MATERIAL FOR THIS TASK below:

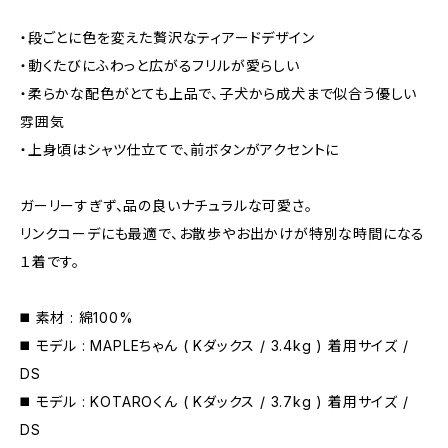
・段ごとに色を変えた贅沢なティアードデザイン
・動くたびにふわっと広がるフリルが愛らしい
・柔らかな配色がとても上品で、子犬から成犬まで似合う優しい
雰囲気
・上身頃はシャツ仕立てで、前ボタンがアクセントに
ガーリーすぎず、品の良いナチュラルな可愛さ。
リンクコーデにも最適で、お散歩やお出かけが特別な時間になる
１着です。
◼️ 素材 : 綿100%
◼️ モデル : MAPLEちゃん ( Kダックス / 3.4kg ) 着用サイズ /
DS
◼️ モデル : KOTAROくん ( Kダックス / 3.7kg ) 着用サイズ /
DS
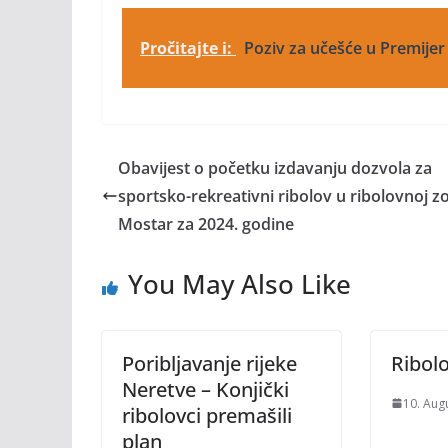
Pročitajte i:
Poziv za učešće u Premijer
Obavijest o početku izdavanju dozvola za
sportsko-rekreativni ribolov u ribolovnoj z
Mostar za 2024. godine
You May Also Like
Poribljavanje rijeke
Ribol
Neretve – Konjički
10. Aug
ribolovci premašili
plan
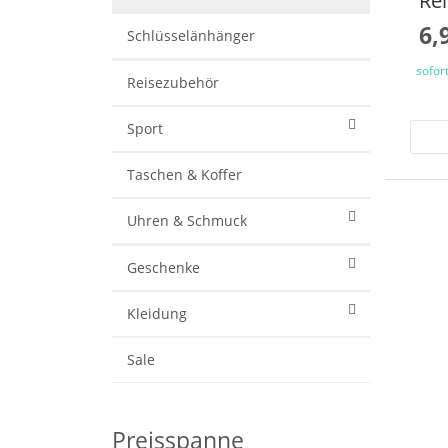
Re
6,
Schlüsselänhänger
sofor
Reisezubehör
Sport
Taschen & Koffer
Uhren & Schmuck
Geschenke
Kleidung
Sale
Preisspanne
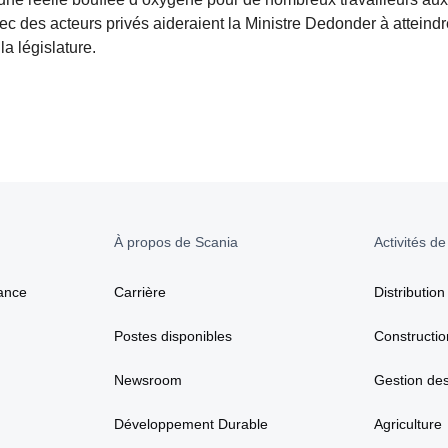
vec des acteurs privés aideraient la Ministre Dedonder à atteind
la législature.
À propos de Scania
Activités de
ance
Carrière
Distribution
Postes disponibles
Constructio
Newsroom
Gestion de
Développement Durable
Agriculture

End of MATERIAL FOR THIS TASK.
MATERIAL FOR THIS TASK below:

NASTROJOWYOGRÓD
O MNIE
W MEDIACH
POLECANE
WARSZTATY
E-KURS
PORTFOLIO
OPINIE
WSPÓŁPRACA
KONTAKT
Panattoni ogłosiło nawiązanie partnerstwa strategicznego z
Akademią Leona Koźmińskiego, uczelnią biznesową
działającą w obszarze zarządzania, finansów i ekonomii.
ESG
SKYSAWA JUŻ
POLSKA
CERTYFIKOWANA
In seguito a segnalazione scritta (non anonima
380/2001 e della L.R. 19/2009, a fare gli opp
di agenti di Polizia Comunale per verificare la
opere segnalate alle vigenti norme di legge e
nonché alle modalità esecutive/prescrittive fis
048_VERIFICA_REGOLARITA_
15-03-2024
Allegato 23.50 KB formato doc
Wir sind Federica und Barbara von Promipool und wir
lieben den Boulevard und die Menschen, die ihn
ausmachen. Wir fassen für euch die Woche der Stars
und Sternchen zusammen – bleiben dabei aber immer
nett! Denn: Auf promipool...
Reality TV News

End of MATERIAL FOR THIS TASK.
MATERIAL FOR THIS TASK below:

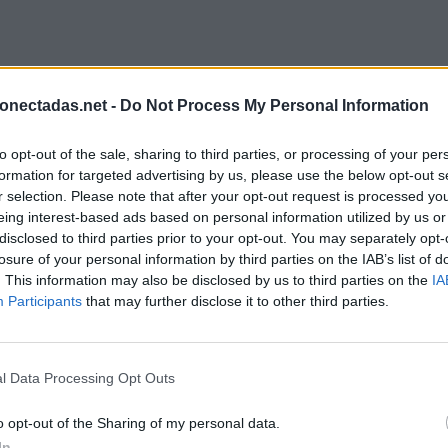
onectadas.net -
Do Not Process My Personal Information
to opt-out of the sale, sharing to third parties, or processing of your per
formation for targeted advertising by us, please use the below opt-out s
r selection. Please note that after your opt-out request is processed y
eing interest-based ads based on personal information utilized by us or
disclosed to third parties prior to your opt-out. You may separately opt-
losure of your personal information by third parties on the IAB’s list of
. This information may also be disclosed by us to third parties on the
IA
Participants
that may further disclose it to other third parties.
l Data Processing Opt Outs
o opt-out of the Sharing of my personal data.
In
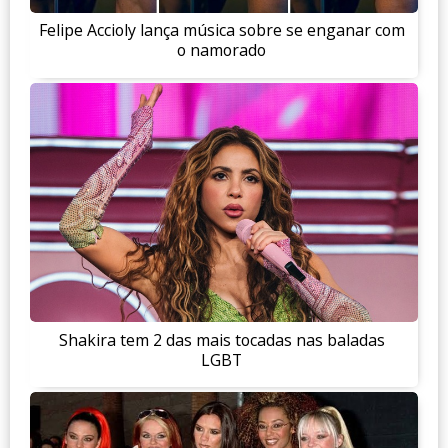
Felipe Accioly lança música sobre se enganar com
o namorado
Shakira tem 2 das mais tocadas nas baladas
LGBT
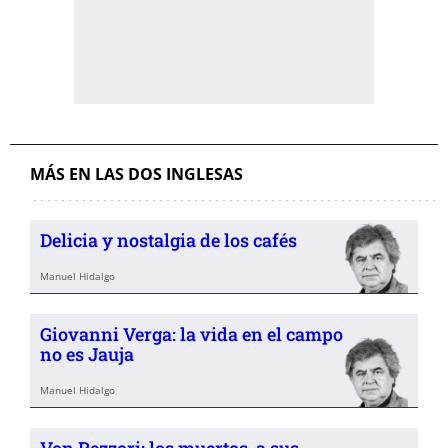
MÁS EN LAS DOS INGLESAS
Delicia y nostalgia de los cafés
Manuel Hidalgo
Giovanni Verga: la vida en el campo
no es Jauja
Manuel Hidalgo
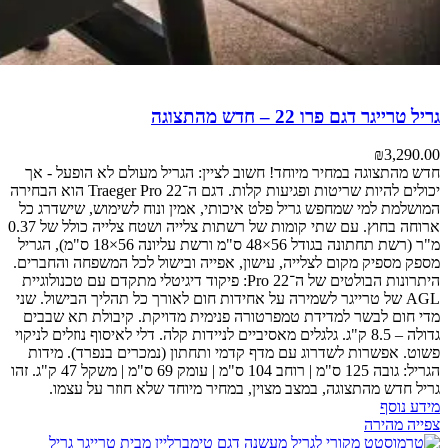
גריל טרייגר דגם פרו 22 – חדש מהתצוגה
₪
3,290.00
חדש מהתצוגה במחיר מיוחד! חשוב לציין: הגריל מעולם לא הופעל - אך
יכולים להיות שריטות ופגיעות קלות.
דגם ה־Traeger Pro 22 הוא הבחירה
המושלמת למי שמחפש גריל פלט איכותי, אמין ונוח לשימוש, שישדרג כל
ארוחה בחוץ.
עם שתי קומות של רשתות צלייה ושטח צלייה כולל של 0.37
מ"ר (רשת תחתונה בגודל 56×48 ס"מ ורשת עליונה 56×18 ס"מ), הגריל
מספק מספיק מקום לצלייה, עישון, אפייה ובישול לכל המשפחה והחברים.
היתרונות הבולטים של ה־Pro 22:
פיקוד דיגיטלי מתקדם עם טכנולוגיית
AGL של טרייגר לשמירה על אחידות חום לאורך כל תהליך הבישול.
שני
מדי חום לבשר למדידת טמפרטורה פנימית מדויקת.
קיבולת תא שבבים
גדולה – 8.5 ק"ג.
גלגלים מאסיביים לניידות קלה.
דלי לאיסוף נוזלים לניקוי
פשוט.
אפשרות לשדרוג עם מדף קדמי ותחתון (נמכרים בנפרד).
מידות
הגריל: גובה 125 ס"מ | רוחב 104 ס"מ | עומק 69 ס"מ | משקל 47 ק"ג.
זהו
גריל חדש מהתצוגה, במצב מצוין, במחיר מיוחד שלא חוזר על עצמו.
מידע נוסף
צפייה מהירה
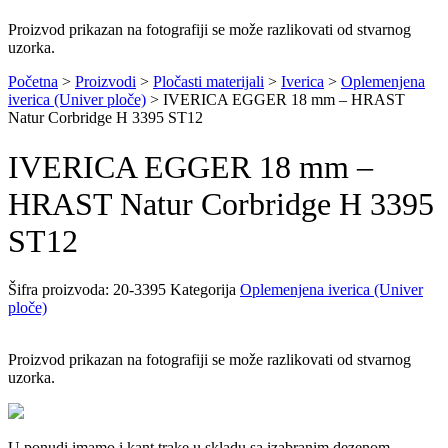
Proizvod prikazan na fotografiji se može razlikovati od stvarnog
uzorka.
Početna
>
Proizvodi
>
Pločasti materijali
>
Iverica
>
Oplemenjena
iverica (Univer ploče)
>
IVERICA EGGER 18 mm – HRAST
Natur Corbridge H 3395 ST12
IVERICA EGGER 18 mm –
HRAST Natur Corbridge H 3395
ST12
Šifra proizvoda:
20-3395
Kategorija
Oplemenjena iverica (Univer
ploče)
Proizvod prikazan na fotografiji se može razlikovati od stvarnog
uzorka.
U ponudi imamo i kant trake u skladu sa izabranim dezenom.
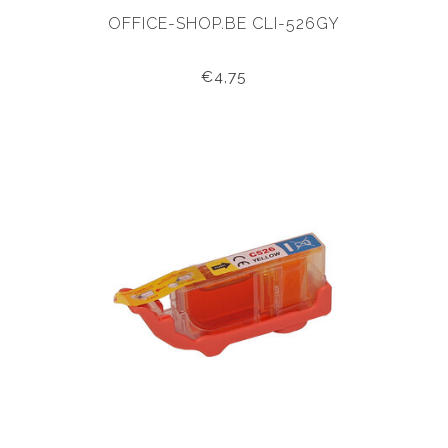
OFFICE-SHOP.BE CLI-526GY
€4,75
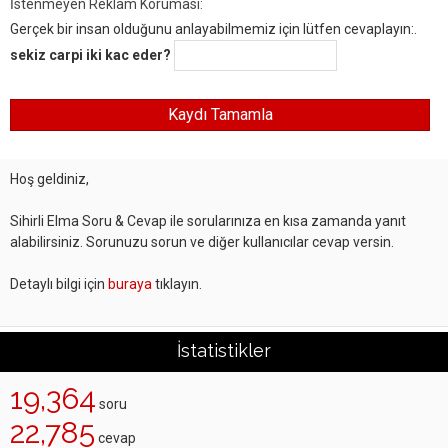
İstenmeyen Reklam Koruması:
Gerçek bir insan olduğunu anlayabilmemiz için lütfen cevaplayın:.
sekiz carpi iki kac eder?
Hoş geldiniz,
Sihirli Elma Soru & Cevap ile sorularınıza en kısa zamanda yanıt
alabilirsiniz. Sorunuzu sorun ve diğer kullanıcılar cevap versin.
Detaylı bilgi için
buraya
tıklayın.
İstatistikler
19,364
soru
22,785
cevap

End of MATERIAL FOR THIS TASK.

» EXERCISE DESCRIPTION
Show every line in the entries where the string "הגריל" occurs.

» FINISHED EXERCISE
חדש מהתצוגה במחיר מיוחד! חשוב לציין: הגריל מעולם לא הופעל - אך
מ"ר (רשת תחתונה בגודל 56×48 ס"מ ורשת עליונה 56×18 ס"מ), הגריל
הגריל: גובה 125 ס"מ | רוחב 104 ס"מ | עומק 69 ס"מ | משקל 47 ק"ג.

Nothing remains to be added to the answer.